Голова уже не болит, но немного гудит. Шар укатился. Утром приходит загруженный Кирилл, у которого всё плохо и который подрался с братом, и мы с ним режемся в приставку. Потом с Надей. Потом с Настей. После двенадцати побед подряд мне надоедает, и я ухожу на кухню. Еды, разумеется, нет. Съели всё, что можно было и что нельзя. Не надо было вырубаться на вписке: впрочем, это меньшее из наказаний. Можно сказать, мне повезло. Пашу скучающий Дима изрисовал маркером, к нему присоединились остальные. Мне это не нравится, я пытаюсь сказать что-то, но в чужой монастырь со своим уставом не лезут. Поэтому мы ждём Нежного с едой и пытаемся развлекаться. Самбука выпита. От пива уже воротит. Вяло играем, переговариваемся, мирно залипаем и перекидываемся остротами и предметами.

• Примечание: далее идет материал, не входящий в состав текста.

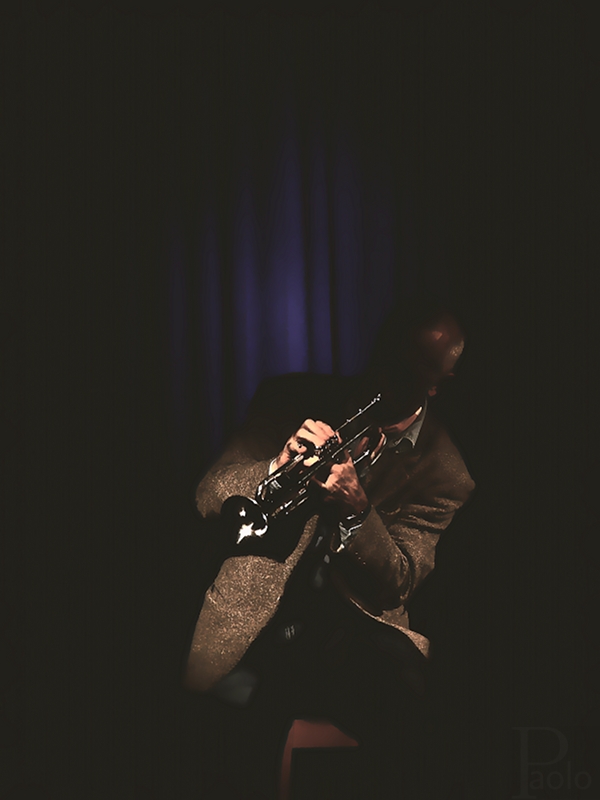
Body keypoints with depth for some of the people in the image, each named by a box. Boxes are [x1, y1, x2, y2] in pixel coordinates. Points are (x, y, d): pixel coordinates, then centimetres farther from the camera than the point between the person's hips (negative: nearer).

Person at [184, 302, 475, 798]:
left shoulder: (443, 473, 2)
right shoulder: (295, 400, 4)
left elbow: (394, 588, -3)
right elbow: (209, 500, 2)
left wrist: (356, 510, -22)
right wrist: (276, 468, -19)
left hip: (351, 627, 0)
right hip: (257, 622, 0)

Нежный притаскивает шесть упаковок Роллтона и сосиски. Смели минут за десять. Причём только те, кто успел. Законы Джунглей, сучки. В большой семье клювом не щёлкают и прочие успокоения своей мятежной совести.
Мы с Фай уезжаем до платформы на такси. Уже у касс выясняется, что до ближайшей электрички сорок минут, и я тащу Фай разведать окрестности. Она на каблуках, но мне как-то похер. Мы находим детскую площадку посреди кирпичных двухэтажных домиков, и последующие полчаса округа имеет удовольствие наблюдать картину «два дебила — это сила» и слушать заливистый смех. Фай в коротком платье, на каблуках и с макияжем, с распущенными волосами, и лично я, если бы не был с ней знаком, я бы обязательно спросил «сколько?» то ли из попытки подъебать, то ли серьёзно — не знаю сам. Знаю, что прямо сейчас, на адской машине-крутилке, где меня тянет блевать ввиду плохой вестибулярки, она смотрится так же уместно, как барыжащий герычем пенсионер или неформал, слушающий Зверей, но мне это нравится. Реальность всё-таки разрывается и не представляет собой единой целостности.
Уже позже, в Азия-кафе, в компании Саши и Торта я отогреваюсь и отхожу окончательно. Паззл сошёлся, мир линейчат и ровен.
Пойду учить МП.
Бонус:
Звонит Аврора маме на предмет съедения пяти шоколадок:
— Мам, а можно... Нет, ну почему сразу водку? Я вообще-то про шоколадки хотела спросить. А водку-то почему нельзя?!